Tirailleurs

Auteur : Mathieu Vadepied, né en 1963 est un directeur de la photographie, réalisateur et scénariste français. Après un CAP de photographe, il travaille comme assistant de photographes de mode, puis avec Raymond Depardon. Entre 1991 et 1995, il réalise une dizaine de clips vidéo. En 1995, Il travaille comme directeur de la photo sur Samba Traoré d’Idrissa Ouedraogo et Sur mes lèvres de Jacques Audiard. En 1996, il entame une collaboration avec Xavier Durringer comme directeur de la photo sur deux de ses films, J’irai au paradis car l’enfer est ici (1997) et Les Vilains (1999). En 2003, il tourne Le Souffle et, en 2005, Mille Soleils, deux courts-métrages de fiction. En 2021 il participe à la série En thérapie. Il réalise son premier long métrage en 2014, La Vie en grand. Tirailleurs, son second long, a fait l’ouverture de la sélection Un certain regard à Cannes 2022.

Interprètes : Omar Sy (Bakary Diallo) ; Alassane Diong (Thierno) ; Jonas Bloquet (lieutenant Chambreau).

Résumé : 1917. Bakary Diallo s’enrôle dans l’armée française pour rejoindre Thierno, son fils de 17 ans, qui a été recruté de force.
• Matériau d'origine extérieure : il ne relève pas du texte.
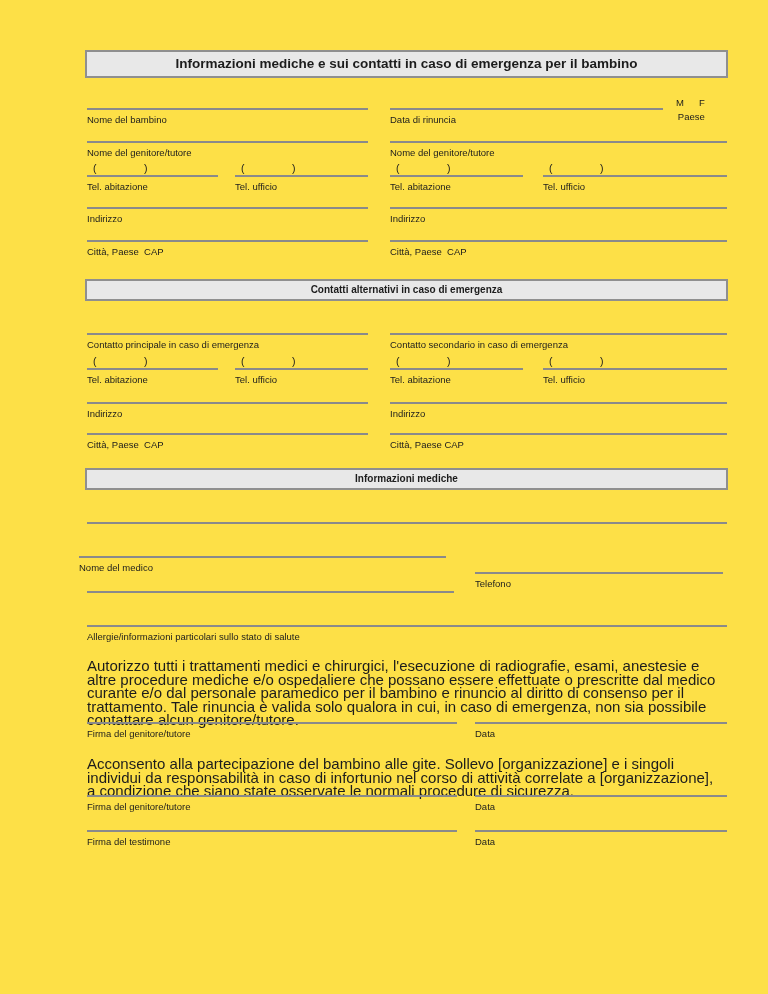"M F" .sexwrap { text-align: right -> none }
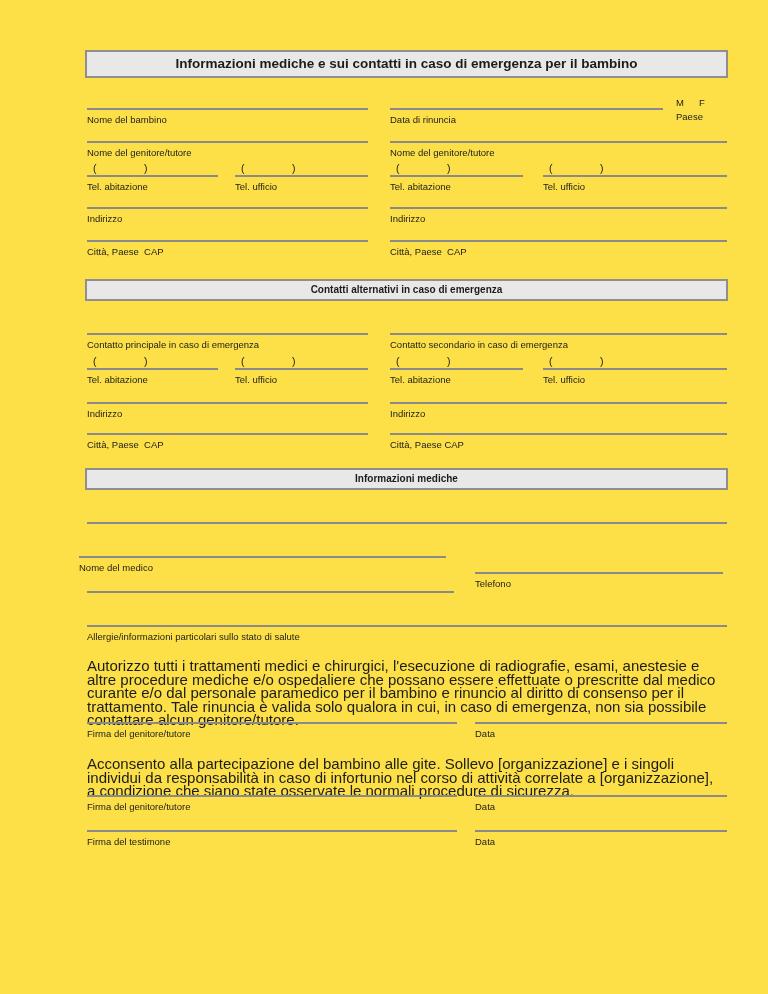"Nome del bambino" .lbl { padding-top: 4px -> 12px }
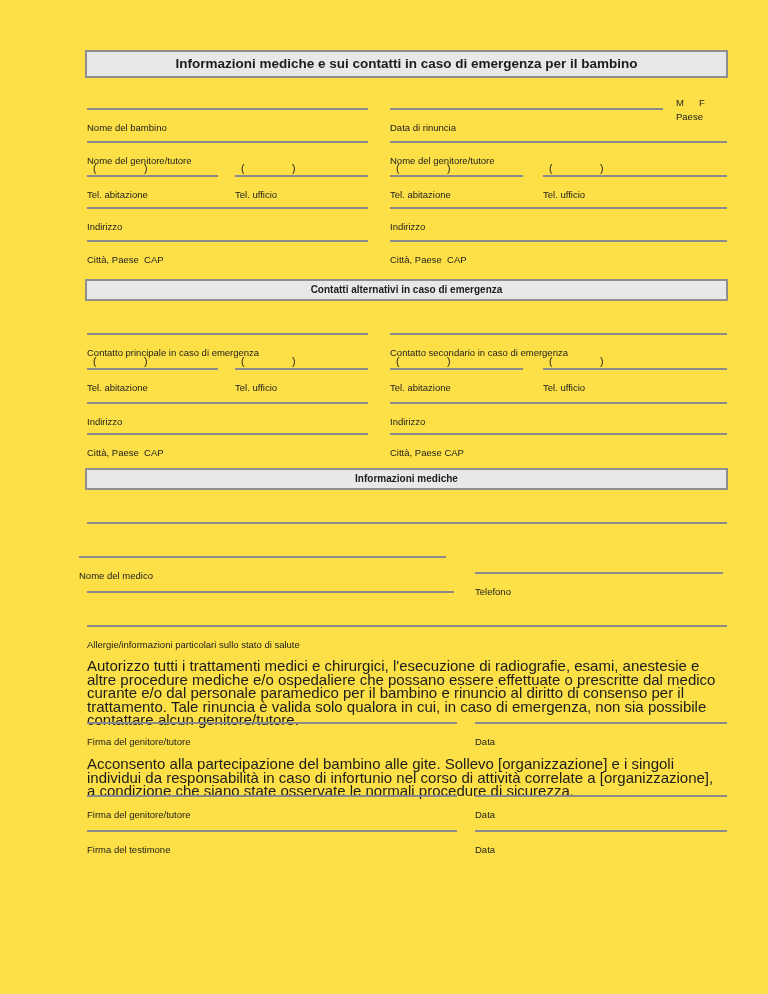"Contatti alternativi in caso di" .banner.sec { font-size: 10px -> 14px }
Envoyés sur le front, père et fils vont devoir affronter la guerre ensemble. 

Analyse : C’est un film puissant qui reconstitue parfaitement, caméra à l’épaule, avec une superbe photographie, l’atmosphère des tranchées pendant la Grande guerre. Qui nous dévoile surtout un côté sombre de l’histoire de France, très peu évoquée dans les manuels scolaires ou ailleurs : l’enrôlement forcé de ces tirailleurs africains par l’État-major français pour les transformer en chair à canon, et qu’il présentait comme des volontaires partis dans l’enthousiasme, la fleur au fusil, défendre la blanche patrie. Le film commence d’ailleurs par ces rafles violentes dans la brousse africaine de tout homme en âge de combattre. 200 000 sont partis, 30 000 ne sont pas revenus. Le film aborde également l’attitude de ces pauvres « appelés », totalement dépaysés dans la boue des tranchées et l’hostilité du froid. Ils ne se comprennent pas tous, venant de différents pays de l’Afrique occidentale et centrale française de l’époque et parlant des dialectes très différents ; les  principaux protagonistes du film utilisent la langue peule. Certains tentent de survivre en pratiquant le vol, le racket, des trafics en tout genre, éblouis par l’argent qu’ils pourront éventuellement tirer des circonstances, exploitant notamment, avec l’aide de petits gradés français, ceux qui veulent déserter, des passeurs avant l’heure. Ce n’est donc pas un film manichéen, les méchants coloniaux d’un côté, les gentils africains de l’autre. Le film évoque également ceux qui, sensibles au conditionnement de l’armée, veulent s’intégrer, comme le fils de Bakary, Thierno qui accepte le grade de caporal avec la fallacieuse promesse de l’État français d’obtenir la nationalité française et d’être intégré, une promesse de plus non tenue. L’ambition du film est donc grande. Elle serait toutefois complètement remplie si le film n’était pas affaibli par l’histoire de la relation père-fils (Bakary-Thierno), qui n’a pas grand intérêt et l’éloigne des autres sujets importants abordés. C’est dommage car en plus de la très belle interprétation, particulièrement d’Omar Sy, il reste un film historique de guerre poignant qui avec des images réalistes et brutales relate une aventure humaine trop méconnue et répare l’injustice de l’oubli.